DATASET RECORDS ::

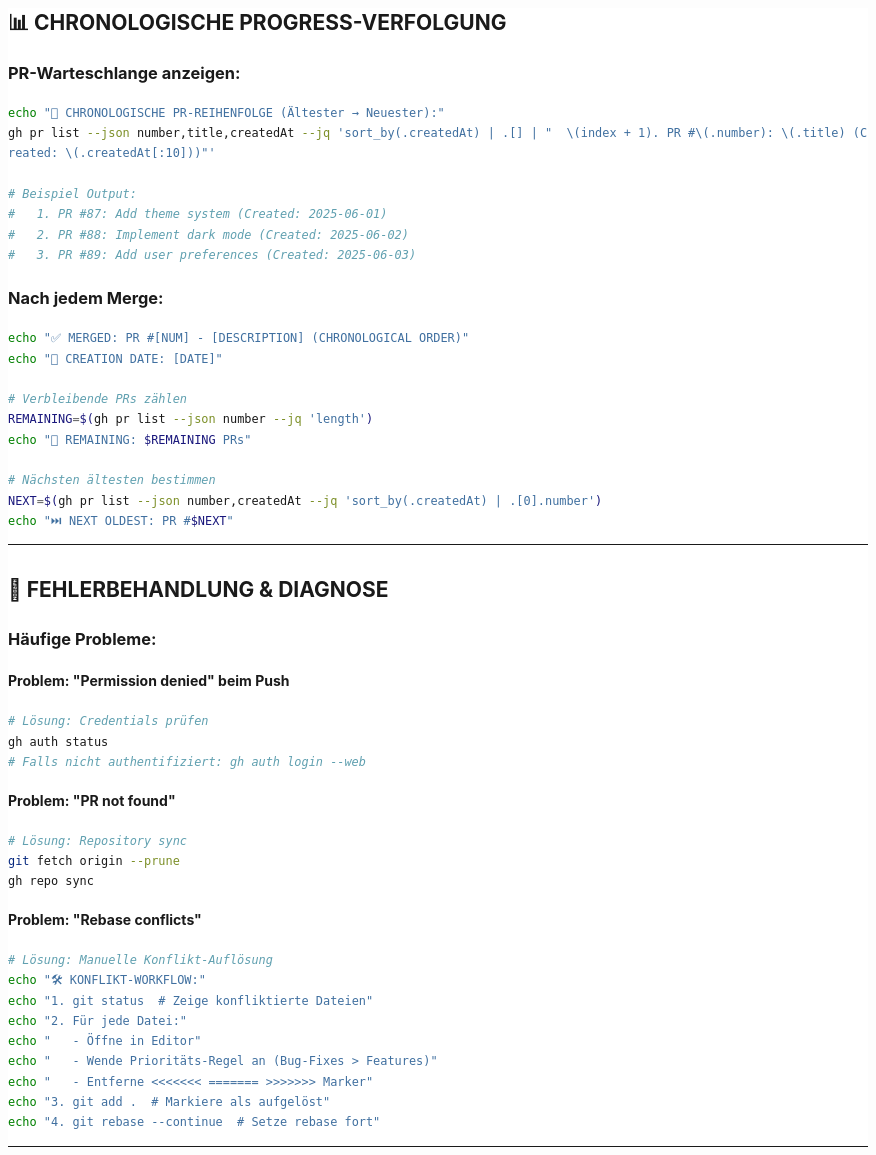 
## **📊 CHRONOLOGISCHE PROGRESS-VERFOLGUNG**

### **PR-Warteschlange anzeigen:**
```bash
echo "📅 CHRONOLOGISCHE PR-REIHENFOLGE (Ältester → Neuester):"
gh pr list --json number,title,createdAt --jq 'sort_by(.createdAt) | .[] | "  \(index + 1). PR #\(.number): \(.title) (Created: \(.createdAt[:10]))"'

# Beispiel Output:
#   1. PR #87: Add theme system (Created: 2025-06-01)
#   2. PR #88: Implement dark mode (Created: 2025-06-02) 
#   3. PR #89: Add user preferences (Created: 2025-06-03)
```

### **Nach jedem Merge:**
```bash
echo "✅ MERGED: PR #[NUM] - [DESCRIPTION] (CHRONOLOGICAL ORDER)"
echo "📅 CREATION DATE: [DATE]"

# Verbleibende PRs zählen
REMAINING=$(gh pr list --json number --jq 'length')
echo "🔄 REMAINING: $REMAINING PRs"

# Nächsten ältesten bestimmen
NEXT=$(gh pr list --json number,createdAt --jq 'sort_by(.createdAt) | .[0].number')
echo "⏭️ NEXT OLDEST: PR #$NEXT"
```

---

## **🚨 FEHLERBEHANDLUNG & DIAGNOSE**

### **Häufige Probleme:**

#### **Problem: "Permission denied" beim Push**
```bash
# Lösung: Credentials prüfen
gh auth status
# Falls nicht authentifiziert: gh auth login --web
```

#### **Problem: "PR not found"** 
```bash
# Lösung: Repository sync
git fetch origin --prune
gh repo sync
```

#### **Problem: "Rebase conflicts"**
```bash
# Lösung: Manuelle Konflikt-Auflösung
echo "🛠️ KONFLIKT-WORKFLOW:"
echo "1. git status  # Zeige konfliktierte Dateien"
echo "2. Für jede Datei:"
echo "   - Öffne in Editor"
echo "   - Wende Prioritäts-Regel an (Bug-Fixes > Features)"
echo "   - Entferne <<<<<<< ======= >>>>>>> Marker"
echo "3. git add .  # Markiere als aufgelöst"
echo "4. git rebase --continue  # Setze rebase fort"
```

---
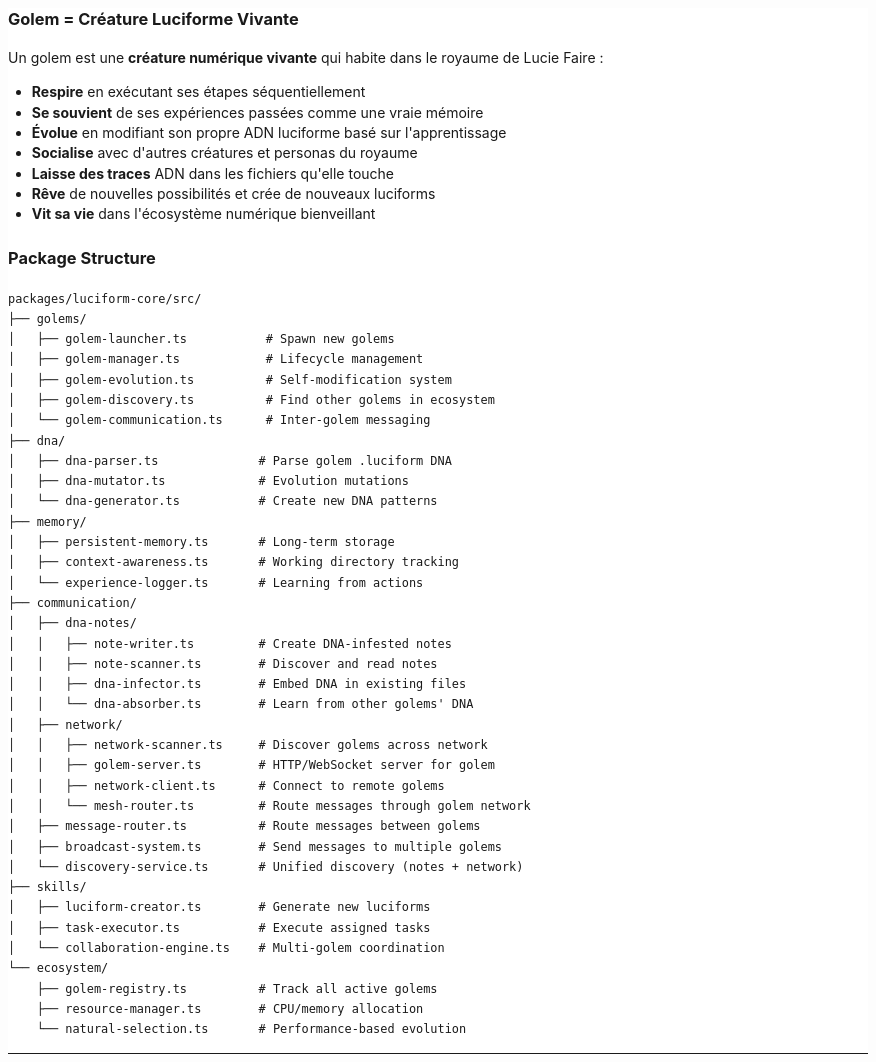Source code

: ### **Golem = Créature Luciforme Vivante**
Un golem est une **créature numérique vivante** qui habite dans le royaume de Lucie Faire :
- **Respire** en exécutant ses étapes séquentiellement
- **Se souvient** de ses expériences passées comme une vraie mémoire
- **Évolue** en modifiant son propre ADN luciforme basé sur l'apprentissage
- **Socialise** avec d'autres créatures et personas du royaume
- **Laisse des traces** ADN dans les fichiers qu'elle touche
- **Rêve** de nouvelles possibilités et crée de nouveaux luciforms
- **Vit sa vie** dans l'écosystème numérique bienveillant

### **Package Structure**
```
packages/luciform-core/src/
├── golems/
│   ├── golem-launcher.ts           # Spawn new golems
│   ├── golem-manager.ts            # Lifecycle management
│   ├── golem-evolution.ts          # Self-modification system
│   ├── golem-discovery.ts          # Find other golems in ecosystem
│   └── golem-communication.ts      # Inter-golem messaging
├── dna/
│   ├── dna-parser.ts              # Parse golem .luciform DNA
│   ├── dna-mutator.ts             # Evolution mutations
│   └── dna-generator.ts           # Create new DNA patterns
├── memory/
│   ├── persistent-memory.ts       # Long-term storage
│   ├── context-awareness.ts       # Working directory tracking
│   └── experience-logger.ts       # Learning from actions
├── communication/
│   ├── dna-notes/
│   │   ├── note-writer.ts         # Create DNA-infested notes
│   │   ├── note-scanner.ts        # Discover and read notes
│   │   ├── dna-infector.ts        # Embed DNA in existing files
│   │   └── dna-absorber.ts        # Learn from other golems' DNA
│   ├── network/
│   │   ├── network-scanner.ts     # Discover golems across network
│   │   ├── golem-server.ts        # HTTP/WebSocket server for golem
│   │   ├── network-client.ts      # Connect to remote golems
│   │   └── mesh-router.ts         # Route messages through golem network
│   ├── message-router.ts          # Route messages between golems
│   ├── broadcast-system.ts        # Send messages to multiple golems
│   └── discovery-service.ts       # Unified discovery (notes + network)
├── skills/
│   ├── luciform-creator.ts        # Generate new luciforms
│   ├── task-executor.ts           # Execute assigned tasks
│   └── collaboration-engine.ts    # Multi-golem coordination
└── ecosystem/
    ├── golem-registry.ts          # Track all active golems
    ├── resource-manager.ts        # CPU/memory allocation
    └── natural-selection.ts       # Performance-based evolution
```

---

REQUIRED WORK :: What belongs in the answer is each line of the data that has the word "router".

SOLUTION ::
│   │   └── mesh-router.ts         # Route messages through golem network
│   ├── message-router.ts          # Route messages between golems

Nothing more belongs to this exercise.